Ik betwijfel echter dat het werkwoordenwiel tot spectaculair betere resultaten zal leiden. Het instrument is immers gebaseerd op het concept van algoritmisch redeneren. Een algoritme is een systematische reeks van stappen, waarbij een input stap voor stap aan een output wordt gekoppeld. In het werkwoordenwiel, een dt-algoritme, is de input de t-klank van een werkwoordvorm. Via een reeks ja/neen-vragen, zoals in het voorbeeld hierboven, wordt de gebruiker automatisch naar het juiste antwoord geleid. Je spelt de t-klank als t, d of dt. Er zijn reeds verschillende van die algoritmen in het onderwijs geïntroduceerd. Onderzoek heeft echter aangetoond dat die nauwelijks betere resultaten opleveren dan de klassieke regels, de kofschip- of fokschaapmethode of de methode waarin je het werkwoord door een ander werkwoord vervangt. Blijkbaar interioriseren leerlingen de stappen van het algoritme niet. Dat is ook niet verwonderlijk. We kunnen een algoritme wel bewust doorlopen maar het is wellicht te complex om het te automatiseren – en net daar wringt vaak het schoentje: tijdnood tijdens het schrijven vereist in feite automatisering. Ook met het werkwoordenwiel ben je wel even bezig alvorens je weet wat de correcte spelling is.

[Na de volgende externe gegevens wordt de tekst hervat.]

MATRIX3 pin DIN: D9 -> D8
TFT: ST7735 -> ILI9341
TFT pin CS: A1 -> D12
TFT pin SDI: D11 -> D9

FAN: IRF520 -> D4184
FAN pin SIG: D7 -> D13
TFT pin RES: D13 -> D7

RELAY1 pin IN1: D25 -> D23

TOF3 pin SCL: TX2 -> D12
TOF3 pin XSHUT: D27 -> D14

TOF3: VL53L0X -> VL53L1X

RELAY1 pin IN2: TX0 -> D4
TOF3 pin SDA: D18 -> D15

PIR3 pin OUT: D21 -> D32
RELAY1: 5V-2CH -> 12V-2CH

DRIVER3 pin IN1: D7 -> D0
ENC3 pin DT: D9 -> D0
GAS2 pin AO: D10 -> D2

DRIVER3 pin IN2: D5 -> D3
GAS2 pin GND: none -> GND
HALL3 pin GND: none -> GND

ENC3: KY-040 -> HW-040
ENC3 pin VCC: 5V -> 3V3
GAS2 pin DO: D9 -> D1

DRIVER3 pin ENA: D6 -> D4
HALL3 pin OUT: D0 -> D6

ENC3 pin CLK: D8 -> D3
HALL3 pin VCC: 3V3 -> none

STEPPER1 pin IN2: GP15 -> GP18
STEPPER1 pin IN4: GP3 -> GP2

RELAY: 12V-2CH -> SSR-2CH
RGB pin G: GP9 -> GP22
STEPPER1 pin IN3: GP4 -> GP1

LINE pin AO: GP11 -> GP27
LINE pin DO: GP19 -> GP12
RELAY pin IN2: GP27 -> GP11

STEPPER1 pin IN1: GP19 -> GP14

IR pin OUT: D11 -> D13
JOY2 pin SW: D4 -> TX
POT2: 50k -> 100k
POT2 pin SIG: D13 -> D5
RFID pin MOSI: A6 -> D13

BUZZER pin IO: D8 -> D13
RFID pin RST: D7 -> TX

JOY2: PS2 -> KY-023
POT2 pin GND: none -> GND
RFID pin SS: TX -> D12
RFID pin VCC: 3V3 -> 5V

Het wiel maakt ook gebruik van diverse grammaticale termen. Dat zegt de maker ook zelf. Laat dat nu een groot cognitief struikelblok zijn, helaas ook nog in het middelbaar. Veel leerlingen weten niet wat het onderwerp is in de zin “Je zus vindt je nieuwe jas niet mooi”. Staat er een voltooid deelwoord of een persoonsvorm in de zin “Omdat de directeur het nu al zo lang belooft”. Jongeren die over onvoldoende grammaticale bagage beschikken, zullen ook met het werkwoordenwiel geregeld nog de mist ingaan.

Is dit voldoende reden om het werkwoordenwiel meteen naar de prullenmand te verwijzen? Zeker niet. De hypothese dat dit instrument tot minder dt-fouten leidt, verdient proefondervindelijke toetsing. Ik vrees echter dat dt-fouten ons zullen vergezellen tot men zich realiseert dat de regels gebaseerd zijn op een foute overtuiging: dat schrijvers genoeg tijd hebben om de analytische logica ervan op te roepen, terwijl de mentale processen tijdens het schrijven veel te snel verlopen. Niettemin hoop ik dat Yannick zijn jeugdig enthousiasme behoudt. Met enthousiasme los je niet alles op maar je komt er al een heel eind mee.

Dominiek Sandra is gewoon hoogleraar Psycholinguïstiek en Taalkunde aan de Universiteit Antwerpen, Departement Taalkunde.